# What member has stuck around here the longest?



## Knight~Ryder (Dec 2, 2007)

I have been here one year so far.
Who has stuck around here the longest?

The reason I ask this is because the ones that tend to stay around the longest usually have more knowledge and is what makes this place keep going.

I have been on other forums for five years or more, ocasionally taken breaks, but for the most part stuck around, and many have passed on.

I like this place. Plain and simple.


----------



## fish_doc (Jan 31, 2005)

Well I have been here since before Shaggy took over. Before that I was like 2 or 3 in the post count before everything got reset. But there may be a couple here that have been around longer than me.


----------



## shev (Jan 18, 2005)

I was here before the online hacker terrorists took down the original site, back when Mark was our dictator.
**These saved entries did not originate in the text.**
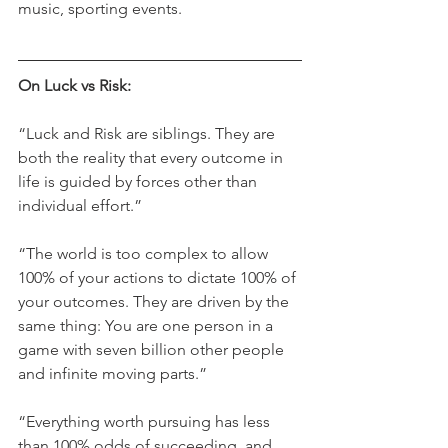
music, sporting events.
On Luck vs Risk:
“Luck and Risk are siblings. They are 
both the reality that every outcome in 
life is guided by forces other than 
individual effort.”
“The world is too complex to allow 
100% of your actions to dictate 100% of 
your outcomes. They are driven by the 
same thing: You are one person in a 
game with seven billion other people 
and infinite moving parts.”   
“Everything worth pursuing has less 
than 100% odds of succeeding, and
I remember Fishdoc being here... simpte... hmmmm and another guy with a cartoon doctor in his avatar. That actually might have been Fishdoc too, not sure.

Fishdoc is in the lead.

Pretty much anyone with a join date of jan 2005 was here before the forums went down.


----------



## redpaulhus (Jan 18, 2005)

I think I've been here at least 10 years... I remember fish_doc being here a long time, but I'm not sure if any of my old mates from "way back when" are still around.


----------



## Knight~Ryder (Dec 2, 2007)

Baby_Baby said:


> I'm too lazy to check my join date


It says right under your avatar...:lol:


----------



## justintrask (Jun 29, 2008)

http://www.fishforums.com/forum/members/list/?order=ASC&sort=joindate&pp=30


----------



## joe kool (Jan 24, 2005)

I've been around between trips to Korea and the sand box for a while '00 to '02 time frame is memory serves but that's shaky at best :lol:. 2 or 3 times post counts have been lost due to various reasons and since the last server bomb I haven't been able to be around consistently but I still pop in to say "HI" from time to time :mrgreen:


----------



## shev (Jan 18, 2005)

justintrask said:


> http://www.fishforums.com/forum/members/list/?order=ASC&sort=joindate&pp=30



I'm pretty sure that list doesn't count because that list starts from the time the forums came back up after the hacker incident. Although, I don't see how suem's start date is a year before everyone else's...

Conspiracy!


----------



## lohachata (Jan 27, 2006)

all of the elders lost their join dates when the big crash happened.so a lot of us have a join date much later than it actually is.i think i started somewhere around 2003 or 04..i forget which.


----------